Si algo hemos aprendido los que alguna vez transitamos el medio cinematográfico es que la generosidad del INCAA alcanza a todos, no solamente a los directores que se benefician con los subsidios. Gracias a Ventana Sur, el dispendioso e inexplicable mercado que el Instituto organizó la semana pasada, me pude reencontrar con James Hewison, un gran amigo australiano al que no veía desde hace mucho tiempo, que supo dirigir el festival de Melbourne y ahora se dedica a la distribución como Pascual Conditto. Aunque recién había llegado de un largo viaje, la curisiodad natural de Hewison y la moral protestante lo obligaron a preguntarme qué había de nuevo e interesante en la reciente producción argentina.

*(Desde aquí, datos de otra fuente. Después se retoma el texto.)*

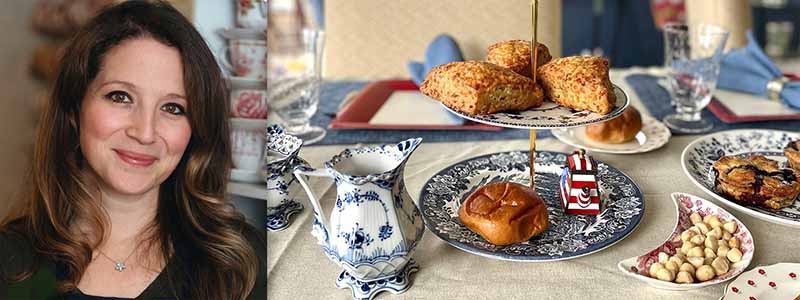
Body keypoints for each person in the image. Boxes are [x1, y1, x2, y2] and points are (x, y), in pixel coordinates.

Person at [0, 1, 266, 299]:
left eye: (173, 108)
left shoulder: (243, 266)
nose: (145, 132)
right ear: (75, 108)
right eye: (120, 97)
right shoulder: (9, 262)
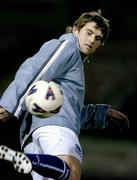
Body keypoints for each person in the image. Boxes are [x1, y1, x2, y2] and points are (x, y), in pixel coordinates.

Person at [0, 9, 129, 180]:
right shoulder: (68, 46)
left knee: (65, 175)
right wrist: (9, 105)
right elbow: (35, 70)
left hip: (32, 136)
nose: (91, 40)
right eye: (88, 33)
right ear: (76, 30)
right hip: (55, 127)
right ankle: (30, 161)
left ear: (101, 44)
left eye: (97, 38)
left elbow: (70, 109)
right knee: (72, 172)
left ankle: (31, 160)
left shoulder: (74, 65)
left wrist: (101, 114)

Tras pensar un rato, me di cuenta de que la única respuesta posible a su pregunta era Vikingo, el segundo largometraje de José Celestino Campusano, que participó de la competencia internacional en Mar del Plata. Campusano nació en 1964 y en la vida civil es un vidriero que habita los alrededores de Bosques, zona semirrural del tercer cordón Conurbano de la que el cine ha dado muy pocas noticias. Pero hace tiempo que Campusano intenta hacerlo, primero con un par de cortos documentales y luego con sus dos largos. El primero, Vil romance, está centrado en una relación homosexual que termina con una ejecución y muestra un mundo en el que la violencia impera al abrigo de cualquier intervención de las autoridades. Hay algo de sensacionalista en la propuesta y lo mismo ocurre con Vikingo, una historia de motociclistas y delincuentes juveniles que, bajo la excusa del registro antropológico, es también una invitación a espiar a las clases marginales. En efecto, los heavies y las motos de Campusano, las orgías entre gordos y gordas, la falta de dientes de los protagonistas y hasta un fantástico baile con música de tango-rockabilly son testimonios de una verdad flagrante que requiere, sin embargo, de un dispositivo cinematográfico lo suficientemente sofisticado para escapar de la tentación del freak show.

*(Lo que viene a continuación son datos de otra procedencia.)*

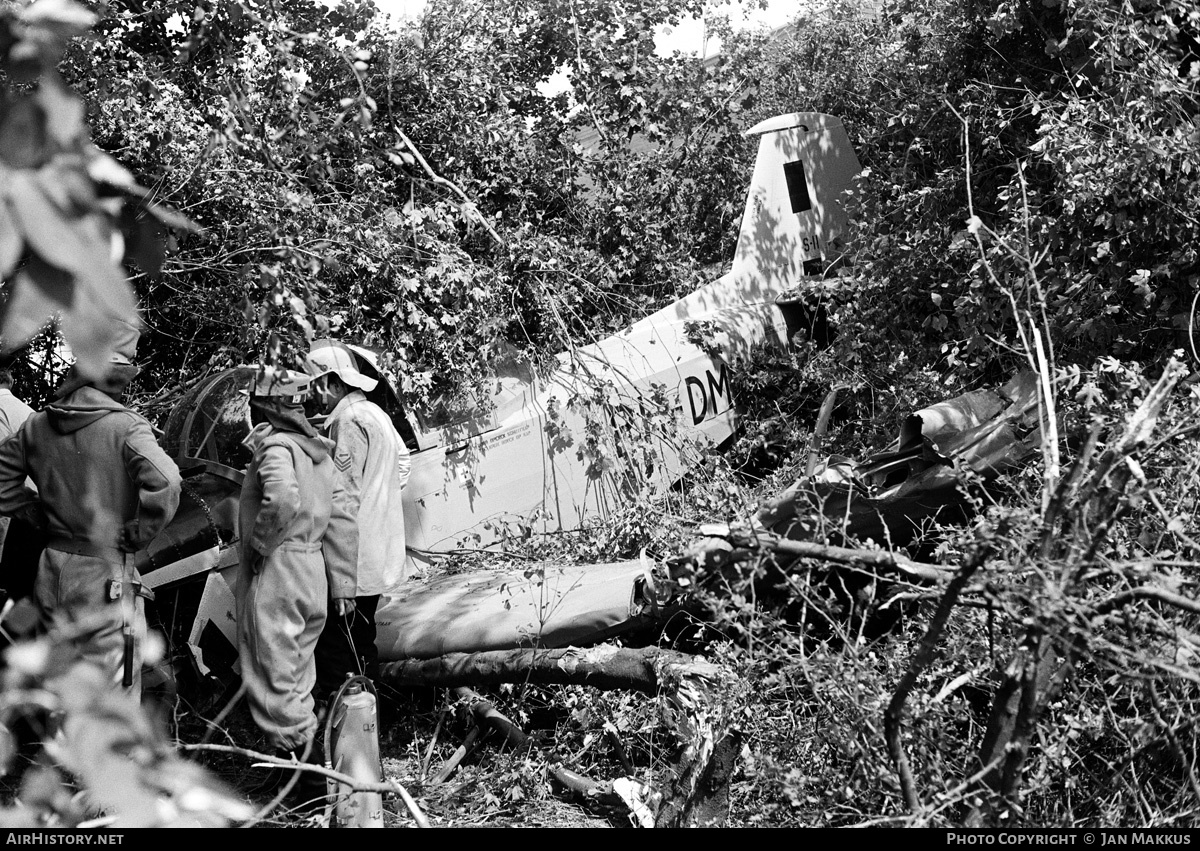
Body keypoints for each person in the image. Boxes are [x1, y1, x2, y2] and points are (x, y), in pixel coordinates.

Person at [0, 323, 181, 693]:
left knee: (62, 681)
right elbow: (167, 481)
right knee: (110, 691)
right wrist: (140, 531)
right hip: (104, 573)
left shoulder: (36, 426)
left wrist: (31, 510)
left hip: (49, 568)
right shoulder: (127, 428)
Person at [235, 365, 357, 787]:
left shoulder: (276, 447)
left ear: (267, 405)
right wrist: (343, 585)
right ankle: (303, 771)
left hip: (279, 568)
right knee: (298, 672)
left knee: (272, 674)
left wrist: (259, 547)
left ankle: (306, 779)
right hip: (313, 571)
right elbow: (342, 519)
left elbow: (282, 497)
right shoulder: (320, 450)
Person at [305, 341, 410, 699]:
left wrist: (339, 575)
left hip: (353, 558)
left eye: (316, 385)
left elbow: (342, 499)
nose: (312, 394)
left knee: (339, 650)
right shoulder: (374, 413)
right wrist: (380, 501)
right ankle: (375, 722)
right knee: (362, 642)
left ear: (335, 384)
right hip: (376, 551)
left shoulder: (347, 422)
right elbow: (403, 463)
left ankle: (353, 730)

Campusano es plenamente consciente de ese problema estético. En principio, esas caras, esos cuerpos y esas calles soleadas, esos actores que dicen los textos con una mezcla de alegría, torpeza y distanciamiento brechtiano son una fiesta para el ojo voyeurista, que no es otra cosa que el ojo del cinéfilo. Pero el cine debe intervenir, paradójicamente, para preservar esas imágenes y sonidos que iluminan la película, para defenderlas de su propio exhibicionismo. Para ser tomado en serio y establecer la intención artística de su obra, Campusano se refugia en un discurso inusualmente rico para un cineasta argentino, que incluye un nombre provocador para su productora (“Cine Bruto”), precisiones importantes (“quiero presentar y no representar”), frases rebuscadas (“las cuatro herramientas que poseo como cineasta son el riesgo, el azar, la incertidumbre y la composición colectiva”), y proclamaciones de autenticidad (“en mis películas se nota que somos gente de armas llevar”), y de afinidad con sus personajes (“es gente que aún hoy posee códigos, a la que uno puede tener confianza”).
A esa teoría cinematográfica sui generis, Campusano le suma en la práctica elementos clásicos como una estructura de western y modernos, como la inclusión de un documental sobre el protagonista que ven los otros personajes. El resultado de tanto eclecticismo es desprolijo, confuso, brutal por momentos, pero está vivo como pocas películas argentinas recientes, menos por la frescura intuitiva que las críticas condescendientes le suelen dedicar a Campusano, que por la reflexión y la pelea del cineasta frente a sus materiales y sus recursos. De todos modos, me gustaría saber qué piensan en Australia, donde también hay marginales, motoqueros y un gran conservadurismo cinematográfico.